**WHAT THE TASK ASKS**
An exact restatement of the entire listing is needed, excluding all images.
START DATA LISTING
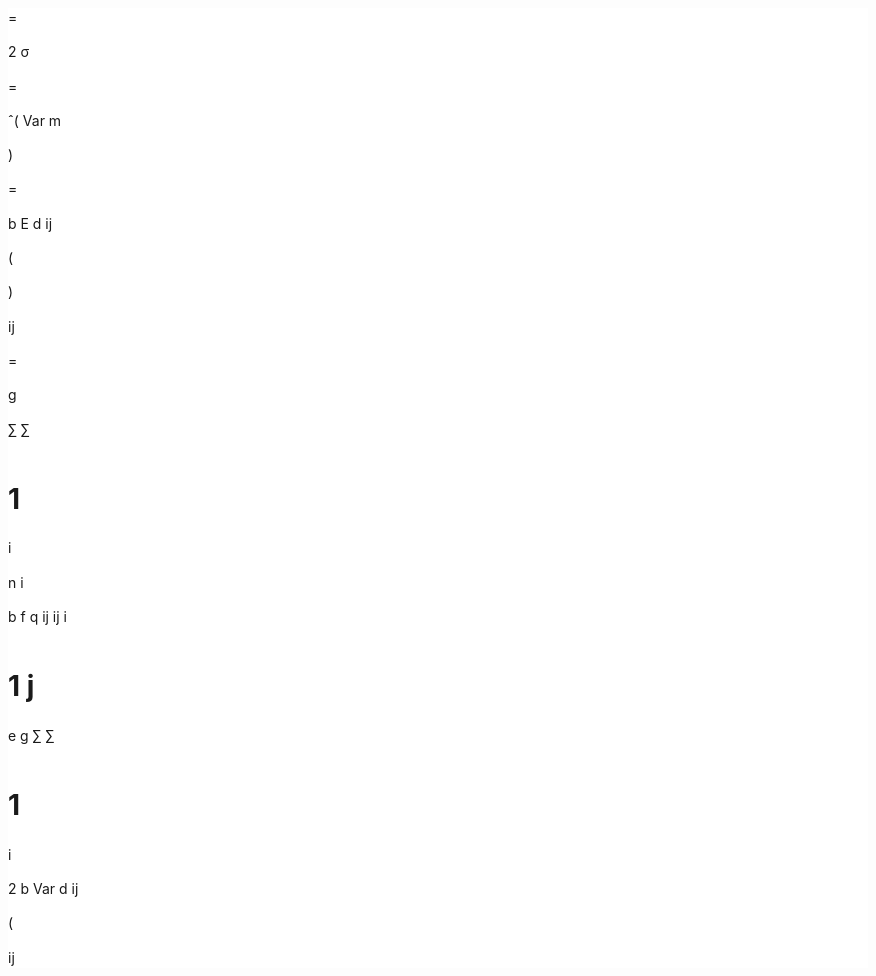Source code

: =

2
σ

=

ˆ(
Var m

)

=

b E d
ij

(

)

ij

=

g

∑ ∑

1
=

i

n
i

b f q
ij
ij
i

1
j
=
e
g
∑ ∑

1
=

i

2
b Var d
ij

(

ij
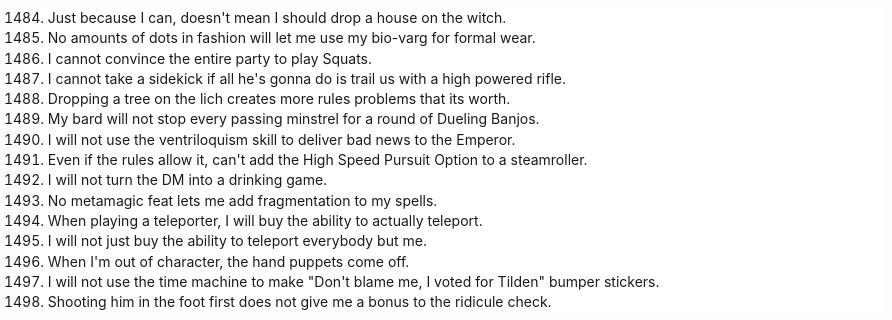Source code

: 1484. Just because I can, doesn't mean I should drop a house on the witch.
1485. No amounts of dots in fashion will let me use my bio-varg for formal wear.
1486. I cannot convince the entire party to play Squats.
1487. I cannot take a sidekick if all he's gonna do is trail us with a high powered rifle.
1488. Dropping a tree on the lich creates more rules problems that its worth.
1489. My bard will not stop every passing minstrel for a round of Dueling Banjos.
1490. I will not use the ventriloquism skill to deliver bad news to the Emperor.
1491. Even if the rules allow it, can't add the High Speed Pursuit Option to a steamroller.
1492. I will not turn the DM into a drinking game.
1493. No metamagic feat lets me add fragmentation to my spells.
1494. When playing a teleporter, I will buy the ability to actually teleport.
1495. I will not just buy the ability to teleport everybody but me.
1496. When I'm out of character, the hand puppets come off.
1497. I will not use the time machine to make "Don't blame me, I voted for Tilden" bumper stickers.
1498. Shooting him in the foot first does not give me a bonus to the ridicule check.
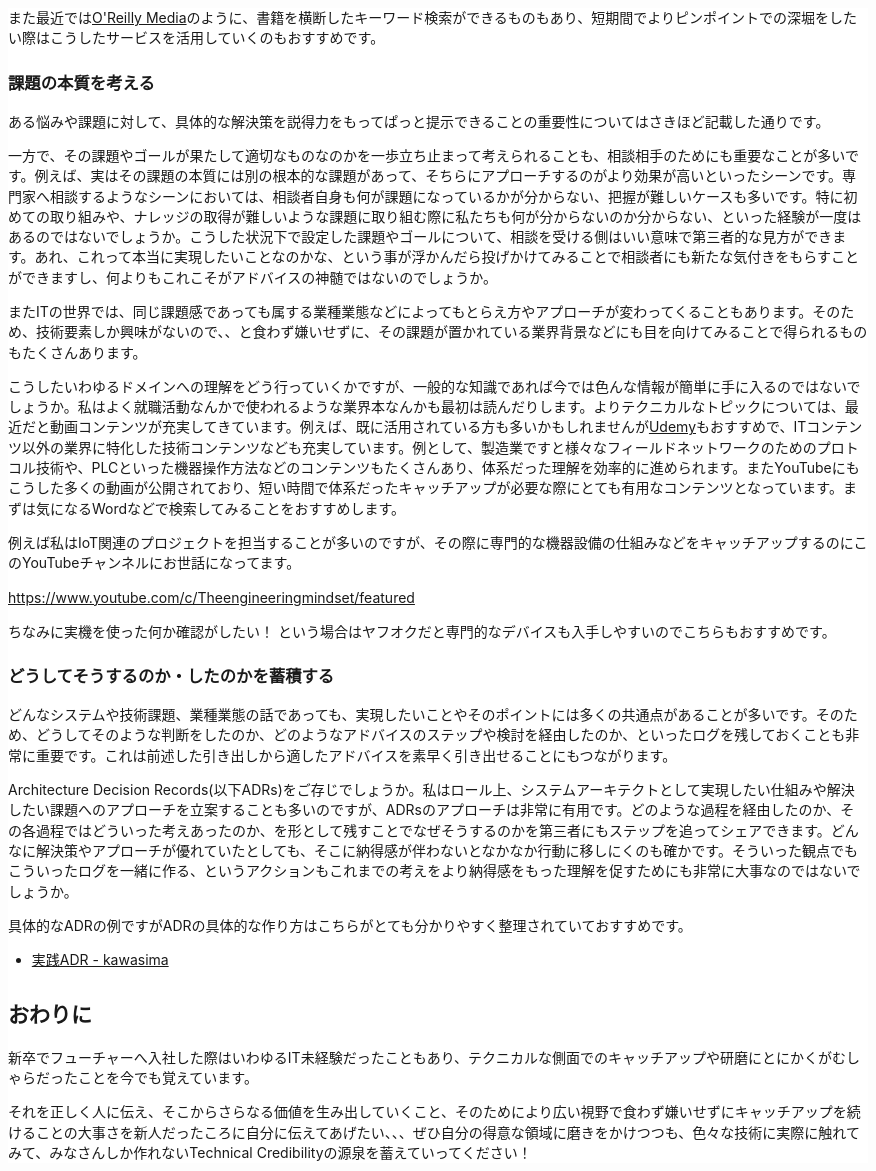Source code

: また最近では[O'Reilly Media](https://www.oreilly.com/)のように、書籍を横断したキーワード検索ができるものもあり、短期間でよりピンポイントでの深堀をしたい際はこうしたサービスを活用していくのもおすすめです。

### 課題の本質を考える

ある悩みや課題に対して、具体的な解決策を説得力をもってぱっと提示できることの重要性についてはさきほど記載した通りです。

一方で、その課題やゴールが果たして適切なものなのかを一歩立ち止まって考えられることも、相談相手のためにも重要なことが多いです。例えば、実はその課題の本質には別の根本的な課題があって、そちらにアプローチするのがより効果が高いといったシーンです。専門家へ相談するようなシーンにおいては、相談者自身も何が課題になっているかが分からない、把握が難しいケースも多いです。特に初めての取り組みや、ナレッジの取得が難しいような課題に取り組む際に私たちも何が分からないのか分からない、といった経験が一度はあるのではないでしょうか。こうした状況下で設定した課題やゴールについて、相談を受ける側はいい意味で第三者的な見方ができます。あれ、これって本当に実現したいことなのかな、という事が浮かんだら投げかけてみることで相談者にも新たな気付きをもらすことができますし、何よりもこれこそがアドバイスの神髄ではないのでしょうか。

またITの世界では、同じ課題感であっても属する業種業態などによってもとらえ方やアプローチが変わってくることもあります。そのため、技術要素しか興味がないので、、と食わず嫌いせずに、その課題が置かれている業界背景などにも目を向けてみることで得られるものもたくさんあります。

こうしたいわゆるドメインへの理解をどう行っていくかですが、一般的な知識であれば今では色んな情報が簡単に手に入るのではないでしょうか。私はよく就職活動なんかで使われるような業界本なんかも最初は読んだりします。よりテクニカルなトピックについては、最近だと動画コンテンツが充実してきています。例えば、既に活用されている方も多いかもしれませんが[Udemy](https://www.udemy.com/)もおすすめで、ITコンテンツ以外の業界に特化した技術コンテンツなども充実しています。例として、製造業ですと様々なフィールドネットワークのためのプロトコル技術や、PLCといった機器操作方法などのコンテンツもたくさんあり、体系だった理解を効率的に進められます。またYouTubeにもこうした多くの動画が公開されており、短い時間で体系だったキャッチアップが必要な際にとても有用なコンテンツとなっています。まずは気になるWordなどで検索してみることをおすすめします。

例えば私はIoT関連のプロジェクトを担当することが多いのですが、その際に専門的な機器設備の仕組みなどをキャッチアップするのにこのYouTubeチャンネルにお世話になってます。

https://www.youtube.com/c/Theengineeringmindset/featured

ちなみに実機を使った何か確認がしたい！ という場合はヤフオクだと専門的なデバイスも入手しやすいのでこちらもおすすめです。

### どうしてそうするのか・したのかを蓄積する

どんなシステムや技術課題、業種業態の話であっても、実現したいことやそのポイントには多くの共通点があることが多いです。そのため、どうしてそのような判断をしたのか、どのようなアドバイスのステップや検討を経由したのか、といったログを残しておくことも非常に重要です。これは前述した引き出しから適したアドバイスを素早く引き出せることにもつながります。

Architecture Decision Records(以下ADRs)をご存じでしょうか。私はロール上、システムアーキテクトとして実現したい仕組みや解決したい課題へのアプローチを立案することも多いのですが、ADRsのアプローチは非常に有用です。どのような過程を経由したのか、その各過程ではどういった考えあったのか、を形として残すことでなぜそうするのかを第三者にもステップを追ってシェアできます。どんなに解決策やアプローチが優れていたとしても、そこに納得感が伴わないとなかなか行動に移しにくのも確かです。そういった観点でもこういったログを一緒に作る、というアクションもこれまでの考えをより納得感をもった理解を促すためにも非常に大事なのではないでしょうか。

具体的なADRの例ですがADRの具体的な作り方はこちらがとても分かりやすく整理されていておすすめです。

* [実践ADR - kawasima](https://scrapbox.io/kawasima/%E5%AE%9F%E8%B7%B5ADR)

## おわりに

新卒でフューチャーへ入社した際はいわゆるIT未経験だったこともあり、テクニカルな側面でのキャッチアップや研磨にとにかくがむしゃらだったことを今でも覚えています。

それを正しく人に伝え、そこからさらなる価値を生み出していくこと、そのためにより広い視野で食わず嫌いせずにキャッチアップを続けることの大事さを新人だったころに自分に伝えてあげたい、、、ぜひ自分の得意な領域に磨きをかけつつも、色々な技術に実際に触れてみて、みなさんしか作れないTechnical Credibilityの源泉を蓄えていってください！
END DATA LISTING
**ANSWER TO THIS PROBLEM**
Source code

: =

2
σ

=

ˆ(
Var m

)

=

b E d
ij

(

)

ij

=

g

∑ ∑

1
=

i

n
i

b f q
ij
ij
i

1
j
=
e
g
∑ ∑

1
=

i

2
b Var d
ij

(

ij
Source code

: 1484. Just because I can, doesn't mean I should drop a house on the witch.
1485. No amounts of dots in fashion will let me use my bio-varg for formal wear.
1486. I cannot convince the entire party to play Squats.
1487. I cannot take a sidekick if all he's gonna do is trail us with a high powered rifle.
1488. Dropping a tree on the lich creates more rules problems that its worth.
1489. My bard will not stop every passing minstrel for a round of Dueling Banjos.
1490. I will not use the ventriloquism skill to deliver bad news to the Emperor.
1491. Even if the rules allow it, can't add the High Speed Pursuit Option to a steamroller.
1492. I will not turn the DM into a drinking game.
1493. No metamagic feat lets me add fragmentation to my spells.
1494. When playing a teleporter, I will buy the ability to actually teleport.
1495. I will not just buy the ability to teleport everybody but me.
1496. When I'm out of character, the hand puppets come off.
1497. I will not use the time machine to make "Don't blame me, I voted for Tilden" bumper stickers.
1498. Shooting him in the foot first does not give me a bonus to the ridicule check.
Source code

: また最近では[O'Reilly Media](https://www.oreilly.com/)のように、書籍を横断したキーワード検索ができるものもあり、短期間でよりピンポイントでの深堀をしたい際はこうしたサービスを活用していくのもおすすめです。

### 課題の本質を考える

ある悩みや課題に対して、具体的な解決策を説得力をもってぱっと提示できることの重要性についてはさきほど記載した通りです。

一方で、その課題やゴールが果たして適切なものなのかを一歩立ち止まって考えられることも、相談相手のためにも重要なことが多いです。例えば、実はその課題の本質には別の根本的な課題があって、そちらにアプローチするのがより効果が高いといったシーンです。専門家へ相談するようなシーンにおいては、相談者自身も何が課題になっているかが分からない、把握が難しいケースも多いです。特に初めての取り組みや、ナレッジの取得が難しいような課題に取り組む際に私たちも何が分からないのか分からない、といった経験が一度はあるのではないでしょうか。こうした状況下で設定した課題やゴールについて、相談を受ける側はいい意味で第三者的な見方ができます。あれ、これって本当に実現したいことなのかな、という事が浮かんだら投げかけてみることで相談者にも新たな気付きをもらすことができますし、何よりもこれこそがアドバイスの神髄ではないのでしょうか。

またITの世界では、同じ課題感であっても属する業種業態などによってもとらえ方やアプローチが変わってくることもあります。そのため、技術要素しか興味がないので、、と食わず嫌いせずに、その課題が置かれている業界背景などにも目を向けてみることで得られるものもたくさんあります。

こうしたいわゆるドメインへの理解をどう行っていくかですが、一般的な知識であれば今では色んな情報が簡単に手に入るのではないでしょうか。私はよく就職活動なんかで使われるような業界本なんかも最初は読んだりします。よりテクニカルなトピックについては、最近だと動画コンテンツが充実してきています。例えば、既に活用されている方も多いかもしれませんが[Udemy](https://www.udemy.com/)もおすすめで、ITコンテンツ以外の業界に特化した技術コンテンツなども充実しています。例として、製造業ですと様々なフィールドネットワークのためのプロトコル技術や、PLCといった機器操作方法などのコンテンツもたくさんあり、体系だった理解を効率的に進められます。またYouTubeにもこうした多くの動画が公開されており、短い時間で体系だったキャッチアップが必要な際にとても有用なコンテンツとなっています。まずは気になるWordなどで検索してみることをおすすめします。

例えば私はIoT関連のプロジェクトを担当することが多いのですが、その際に専門的な機器設備の仕組みなどをキャッチアップするのにこのYouTubeチャンネルにお世話になってます。

https://www.youtube.com/c/Theengineeringmindset/featured

ちなみに実機を使った何か確認がしたい！ という場合はヤフオクだと専門的なデバイスも入手しやすいのでこちらもおすすめです。

### どうしてそうするのか・したのかを蓄積する

どんなシステムや技術課題、業種業態の話であっても、実現したいことやそのポイントには多くの共通点があることが多いです。そのため、どうしてそのような判断をしたのか、どのようなアドバイスのステップや検討を経由したのか、といったログを残しておくことも非常に重要です。これは前述した引き出しから適したアドバイスを素早く引き出せることにもつながります。

Architecture Decision Records(以下ADRs)をご存じでしょうか。私はロール上、システムアーキテクトとして実現したい仕組みや解決したい課題へのアプローチを立案することも多いのですが、ADRsのアプローチは非常に有用です。どのような過程を経由したのか、その各過程ではどういった考えあったのか、を形として残すことでなぜそうするのかを第三者にもステップを追ってシェアできます。どんなに解決策やアプローチが優れていたとしても、そこに納得感が伴わないとなかなか行動に移しにくのも確かです。そういった観点でもこういったログを一緒に作る、というアクションもこれまでの考えをより納得感をもった理解を促すためにも非常に大事なのではないでしょうか。

具体的なADRの例ですがADRの具体的な作り方はこちらがとても分かりやすく整理されていておすすめです。

* [実践ADR - kawasima](https://scrapbox.io/kawasima/%E5%AE%9F%E8%B7%B5ADR)

## おわりに

新卒でフューチャーへ入社した際はいわゆるIT未経験だったこともあり、テクニカルな側面でのキャッチアップや研磨にとにかくがむしゃらだったことを今でも覚えています。

それを正しく人に伝え、そこからさらなる価値を生み出していくこと、そのためにより広い視野で食わず嫌いせずにキャッチアップを続けることの大事さを新人だったころに自分に伝えてあげたい、、、ぜひ自分の得意な領域に磨きをかけつつも、色々な技術に実際に触れてみて、みなさんしか作れないTechnical Credibilityの源泉を蓄えていってください！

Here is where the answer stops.